The increasingly valuable undercurrents in the ever-expanding oceans of data are invisible to the computationally naked eye, so more and better techniques and technologies will help significantly. Yet, by themselves, they will be insufficient. And mere data hoarding, while waiting for more powerful computers and software, will not work. Since 2007, the world has been producing more data than available storage. We have shifted from the problem of what to save to the problem of what to erase. Something must be deleted or never be recorded. Think of your smart phone becoming too full because you took too many pictures, and make it a global problem. The infosphere run out of memory space to dump its data years ago. This is not as bad as it looks. Rephrasing a common saying in advertisement, half of our data is junk, we just do not know which half. So what we need is a better understanding of which data are worth preserving. And this is a matter of grasping which questions are or will be interesting. Which is just another way of saying that, because the problem with big data is small patterns, ultimately, the game will be won by those who “know how to ask and answer questions” (Plato, Cratylus, 390c) and therefore know which data may be useful and relevant, and hence worth collecting and curating, in order to exploit their valuable patterns. We need more and better techniques and technologies to see the small data patterns, but we need more and better epistemology to sift the valuable ones.

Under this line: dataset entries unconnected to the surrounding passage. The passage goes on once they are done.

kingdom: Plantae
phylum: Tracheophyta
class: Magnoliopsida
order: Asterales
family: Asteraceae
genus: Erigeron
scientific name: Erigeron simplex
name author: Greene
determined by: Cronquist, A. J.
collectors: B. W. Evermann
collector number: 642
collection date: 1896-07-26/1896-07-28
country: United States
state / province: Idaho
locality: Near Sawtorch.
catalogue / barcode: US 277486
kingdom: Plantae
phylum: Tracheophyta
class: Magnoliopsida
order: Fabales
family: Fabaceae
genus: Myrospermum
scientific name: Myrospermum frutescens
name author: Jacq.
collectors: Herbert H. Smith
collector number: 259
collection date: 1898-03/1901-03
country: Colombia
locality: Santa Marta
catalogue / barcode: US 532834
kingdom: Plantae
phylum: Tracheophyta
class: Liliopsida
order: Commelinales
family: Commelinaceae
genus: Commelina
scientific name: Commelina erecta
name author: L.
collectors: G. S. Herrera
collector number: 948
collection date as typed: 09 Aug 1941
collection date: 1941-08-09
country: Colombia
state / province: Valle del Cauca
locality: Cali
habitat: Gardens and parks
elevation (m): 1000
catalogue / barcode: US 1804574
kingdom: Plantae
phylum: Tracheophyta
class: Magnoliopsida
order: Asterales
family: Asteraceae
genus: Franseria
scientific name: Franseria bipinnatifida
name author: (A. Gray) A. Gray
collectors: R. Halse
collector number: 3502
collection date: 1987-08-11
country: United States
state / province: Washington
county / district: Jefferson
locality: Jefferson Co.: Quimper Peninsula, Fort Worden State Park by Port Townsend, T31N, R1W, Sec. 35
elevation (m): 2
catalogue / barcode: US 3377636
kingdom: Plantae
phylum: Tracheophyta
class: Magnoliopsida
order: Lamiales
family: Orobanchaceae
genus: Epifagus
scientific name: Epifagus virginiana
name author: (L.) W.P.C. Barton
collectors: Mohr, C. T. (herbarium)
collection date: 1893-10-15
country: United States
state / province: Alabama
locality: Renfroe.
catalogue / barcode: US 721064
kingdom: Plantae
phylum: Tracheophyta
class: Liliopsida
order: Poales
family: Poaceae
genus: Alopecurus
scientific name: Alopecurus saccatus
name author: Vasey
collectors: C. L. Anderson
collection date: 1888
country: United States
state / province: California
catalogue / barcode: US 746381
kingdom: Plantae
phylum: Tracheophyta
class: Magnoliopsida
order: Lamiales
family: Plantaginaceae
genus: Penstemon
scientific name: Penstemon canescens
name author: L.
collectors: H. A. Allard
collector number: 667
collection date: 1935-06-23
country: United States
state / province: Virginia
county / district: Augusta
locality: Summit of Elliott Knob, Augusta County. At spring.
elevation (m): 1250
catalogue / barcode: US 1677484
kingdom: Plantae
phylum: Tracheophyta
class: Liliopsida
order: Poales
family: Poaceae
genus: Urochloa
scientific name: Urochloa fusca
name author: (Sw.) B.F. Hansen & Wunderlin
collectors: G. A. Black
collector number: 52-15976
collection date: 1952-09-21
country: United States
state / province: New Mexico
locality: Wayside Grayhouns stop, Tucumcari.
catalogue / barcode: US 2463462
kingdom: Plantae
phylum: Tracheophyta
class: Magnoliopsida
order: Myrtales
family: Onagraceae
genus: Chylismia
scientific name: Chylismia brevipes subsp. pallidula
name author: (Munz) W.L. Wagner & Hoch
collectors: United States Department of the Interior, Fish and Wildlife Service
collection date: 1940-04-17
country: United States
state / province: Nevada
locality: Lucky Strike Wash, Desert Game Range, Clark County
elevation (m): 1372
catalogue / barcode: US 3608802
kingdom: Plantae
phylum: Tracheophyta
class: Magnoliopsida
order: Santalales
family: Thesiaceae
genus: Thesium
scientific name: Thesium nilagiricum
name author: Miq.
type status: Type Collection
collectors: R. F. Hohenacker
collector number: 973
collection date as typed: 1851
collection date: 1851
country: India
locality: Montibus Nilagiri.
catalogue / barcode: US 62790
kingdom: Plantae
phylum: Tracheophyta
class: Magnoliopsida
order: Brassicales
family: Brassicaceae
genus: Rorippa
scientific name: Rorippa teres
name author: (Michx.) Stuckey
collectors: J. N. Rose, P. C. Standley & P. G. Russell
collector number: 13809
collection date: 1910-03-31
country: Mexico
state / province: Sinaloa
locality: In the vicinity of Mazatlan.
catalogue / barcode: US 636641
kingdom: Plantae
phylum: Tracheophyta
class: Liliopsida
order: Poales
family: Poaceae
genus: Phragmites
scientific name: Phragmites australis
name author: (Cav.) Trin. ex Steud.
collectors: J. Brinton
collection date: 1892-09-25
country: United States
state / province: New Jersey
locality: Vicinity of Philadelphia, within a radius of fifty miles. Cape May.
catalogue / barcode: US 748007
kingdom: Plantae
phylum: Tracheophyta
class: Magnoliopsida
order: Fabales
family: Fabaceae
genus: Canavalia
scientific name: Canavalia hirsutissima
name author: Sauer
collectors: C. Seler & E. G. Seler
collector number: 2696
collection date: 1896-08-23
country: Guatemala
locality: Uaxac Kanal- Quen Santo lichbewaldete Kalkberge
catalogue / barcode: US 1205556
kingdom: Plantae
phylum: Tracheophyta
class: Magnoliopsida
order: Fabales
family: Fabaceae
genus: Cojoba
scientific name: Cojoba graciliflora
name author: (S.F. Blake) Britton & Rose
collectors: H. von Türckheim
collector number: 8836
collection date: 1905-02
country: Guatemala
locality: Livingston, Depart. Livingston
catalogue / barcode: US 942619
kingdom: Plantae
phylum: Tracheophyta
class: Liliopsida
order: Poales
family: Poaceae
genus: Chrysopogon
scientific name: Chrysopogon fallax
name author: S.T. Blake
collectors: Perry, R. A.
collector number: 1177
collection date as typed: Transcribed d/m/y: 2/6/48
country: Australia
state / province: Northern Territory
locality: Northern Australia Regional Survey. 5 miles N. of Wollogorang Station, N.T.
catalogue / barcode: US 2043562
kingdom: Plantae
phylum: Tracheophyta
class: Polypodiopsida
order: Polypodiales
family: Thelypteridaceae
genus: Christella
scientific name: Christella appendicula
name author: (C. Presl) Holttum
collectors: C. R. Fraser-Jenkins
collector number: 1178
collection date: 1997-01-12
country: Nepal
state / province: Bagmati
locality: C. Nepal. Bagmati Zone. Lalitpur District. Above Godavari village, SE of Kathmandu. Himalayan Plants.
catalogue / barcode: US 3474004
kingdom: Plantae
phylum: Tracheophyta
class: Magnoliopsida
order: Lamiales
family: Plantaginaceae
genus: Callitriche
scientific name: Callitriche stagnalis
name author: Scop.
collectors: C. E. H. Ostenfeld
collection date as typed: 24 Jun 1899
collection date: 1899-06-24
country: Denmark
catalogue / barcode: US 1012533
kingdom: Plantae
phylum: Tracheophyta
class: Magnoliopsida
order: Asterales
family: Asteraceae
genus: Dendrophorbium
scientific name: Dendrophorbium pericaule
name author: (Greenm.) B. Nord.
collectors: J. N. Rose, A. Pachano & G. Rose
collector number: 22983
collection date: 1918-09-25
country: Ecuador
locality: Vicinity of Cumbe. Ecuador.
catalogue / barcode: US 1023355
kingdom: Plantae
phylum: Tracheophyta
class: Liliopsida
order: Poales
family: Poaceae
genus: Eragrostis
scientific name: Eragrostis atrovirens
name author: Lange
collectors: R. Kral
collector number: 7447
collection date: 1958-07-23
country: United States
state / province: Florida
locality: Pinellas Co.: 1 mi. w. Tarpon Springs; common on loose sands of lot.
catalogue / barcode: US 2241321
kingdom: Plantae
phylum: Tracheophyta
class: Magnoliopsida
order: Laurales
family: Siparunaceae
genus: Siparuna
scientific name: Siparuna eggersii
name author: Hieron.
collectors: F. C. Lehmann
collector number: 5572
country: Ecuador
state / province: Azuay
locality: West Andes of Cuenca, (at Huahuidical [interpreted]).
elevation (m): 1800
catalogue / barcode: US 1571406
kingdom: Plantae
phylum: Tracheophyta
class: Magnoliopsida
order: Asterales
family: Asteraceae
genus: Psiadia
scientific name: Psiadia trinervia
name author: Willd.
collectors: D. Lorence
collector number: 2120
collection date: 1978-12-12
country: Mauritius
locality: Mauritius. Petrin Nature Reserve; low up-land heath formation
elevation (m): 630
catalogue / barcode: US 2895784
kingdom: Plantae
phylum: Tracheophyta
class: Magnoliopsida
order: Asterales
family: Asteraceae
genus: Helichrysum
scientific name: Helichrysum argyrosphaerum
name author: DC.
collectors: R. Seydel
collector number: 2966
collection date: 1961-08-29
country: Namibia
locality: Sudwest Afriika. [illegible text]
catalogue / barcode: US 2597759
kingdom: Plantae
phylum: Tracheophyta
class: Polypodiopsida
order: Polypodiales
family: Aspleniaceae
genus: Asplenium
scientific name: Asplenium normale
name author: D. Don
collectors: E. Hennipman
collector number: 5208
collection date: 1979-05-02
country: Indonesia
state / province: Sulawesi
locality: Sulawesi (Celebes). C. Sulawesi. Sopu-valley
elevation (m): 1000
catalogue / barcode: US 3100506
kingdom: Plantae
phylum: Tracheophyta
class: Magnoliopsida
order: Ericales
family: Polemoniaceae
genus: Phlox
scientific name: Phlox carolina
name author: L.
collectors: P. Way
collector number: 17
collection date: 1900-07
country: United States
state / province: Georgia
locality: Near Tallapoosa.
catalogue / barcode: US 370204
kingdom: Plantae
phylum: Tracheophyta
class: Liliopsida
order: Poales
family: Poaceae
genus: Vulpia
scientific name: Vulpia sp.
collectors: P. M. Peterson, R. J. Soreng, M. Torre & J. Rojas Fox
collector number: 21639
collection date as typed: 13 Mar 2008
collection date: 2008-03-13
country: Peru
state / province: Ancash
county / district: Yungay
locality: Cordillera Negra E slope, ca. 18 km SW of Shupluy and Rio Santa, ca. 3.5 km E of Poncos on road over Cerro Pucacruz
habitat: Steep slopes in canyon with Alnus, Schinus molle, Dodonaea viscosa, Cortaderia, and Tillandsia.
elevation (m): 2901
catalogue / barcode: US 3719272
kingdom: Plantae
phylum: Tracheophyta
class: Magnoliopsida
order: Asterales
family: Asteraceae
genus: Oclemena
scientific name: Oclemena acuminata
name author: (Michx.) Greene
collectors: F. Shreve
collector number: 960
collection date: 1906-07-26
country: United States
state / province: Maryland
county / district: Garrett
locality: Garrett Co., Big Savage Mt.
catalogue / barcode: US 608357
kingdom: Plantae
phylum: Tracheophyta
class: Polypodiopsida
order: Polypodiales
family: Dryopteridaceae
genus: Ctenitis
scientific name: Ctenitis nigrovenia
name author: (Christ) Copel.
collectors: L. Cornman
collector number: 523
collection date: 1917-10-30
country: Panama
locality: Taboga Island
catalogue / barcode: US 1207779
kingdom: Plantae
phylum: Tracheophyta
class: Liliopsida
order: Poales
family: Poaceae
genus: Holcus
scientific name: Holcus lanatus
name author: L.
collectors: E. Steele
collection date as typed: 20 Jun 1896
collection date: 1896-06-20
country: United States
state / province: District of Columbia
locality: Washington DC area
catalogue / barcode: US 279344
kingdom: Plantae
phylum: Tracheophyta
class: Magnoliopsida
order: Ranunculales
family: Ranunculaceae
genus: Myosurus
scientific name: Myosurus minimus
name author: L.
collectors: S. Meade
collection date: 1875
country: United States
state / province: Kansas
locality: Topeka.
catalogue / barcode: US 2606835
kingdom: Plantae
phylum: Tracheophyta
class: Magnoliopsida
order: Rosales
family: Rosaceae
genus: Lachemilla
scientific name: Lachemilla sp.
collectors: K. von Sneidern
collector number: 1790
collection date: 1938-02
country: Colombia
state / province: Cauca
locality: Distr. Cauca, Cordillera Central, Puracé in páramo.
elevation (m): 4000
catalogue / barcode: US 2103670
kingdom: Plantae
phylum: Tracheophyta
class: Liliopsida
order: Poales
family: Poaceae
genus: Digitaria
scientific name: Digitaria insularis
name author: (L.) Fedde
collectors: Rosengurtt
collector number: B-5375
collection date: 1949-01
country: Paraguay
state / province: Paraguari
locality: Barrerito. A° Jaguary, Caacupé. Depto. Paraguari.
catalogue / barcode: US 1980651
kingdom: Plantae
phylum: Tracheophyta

Big data are here to grow. The only way of tackling them is to know what you are or may be looking for. At the moment, such epistemological skills are taught and applied by a black art called analytics. Not exactly your standard degree at the university. Yet, so much of our well-being depends on it that it might be time to develop a philosophical investigation of its methods. Who knows, philosophers might have something to learn, but also a couple of lessons to teach. Plato would agree.